# Which distribution creates an exponential-like pattern in x log scale?

I've been reading this very nice paper by Baltrunas et al. and I would like to have a distribution that looks as much as possible like the empirical data the authors found in the figure below:

I don't have access to the data and it doesn't have to be exact, so I've modeled the green, purple and black lines with a lognormal distribution (s=2, loc=0, scale=10^3) which looks like this:

However, I can't find a distribution that behaves like the blue line. The line looks like an exponential CDF pattern but the x axis is in log scale. Is there a known distribution which I can use as reference for this case?

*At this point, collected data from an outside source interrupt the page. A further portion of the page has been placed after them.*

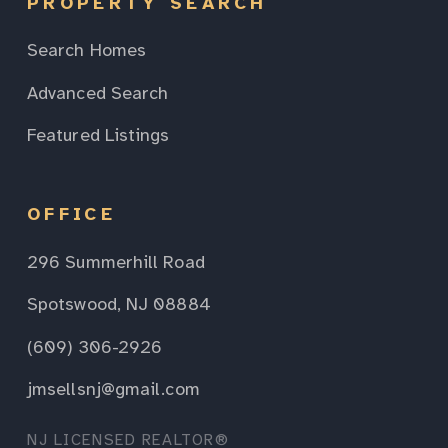
PROPERTY SEARCH
Search Homes
Advanced Search
Featured Listings
OFFICE
296 Summerhill Road
Spotswood, NJ 08884
(609) 306-2926
jmsellsnj@gmail.com
NJ LICENSED REALTOR®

• You need to fit the logs of $x$ against $y.$ Try a Box-Cox parameter of $-1$; that is, look for a relation of the form $y=\alpha+\beta / ({\log}_{10}x).$ A value of $-1/2$ will work better for smaller $x$ but not as well for larger $x:$ use your judgment to fit the data within the most useful range for your application.
We can approximate the blue line by a quarter-ellipse with center at $$(10^6,0)$$, major axis going through $$(10^{0.5}, 0)$$ and minor axis going through $$(10^6, 1)$$. This leads to the equation $$F(x)=\sqrt{1- \left(\frac{\log(10^6/x)}{\log(10^{5.5})}\right) ^{\!\!2}}$$ Using $$\log$$s in base $$10$$, this leads to a pdf of $$f(x)= \frac{(6-\log x)/5.5}{x\sqrt{5.5^2 - (6-\log x)^2}}$$ for $$\sqrt{10} < x < 10^6$$, and zeroes outside that range.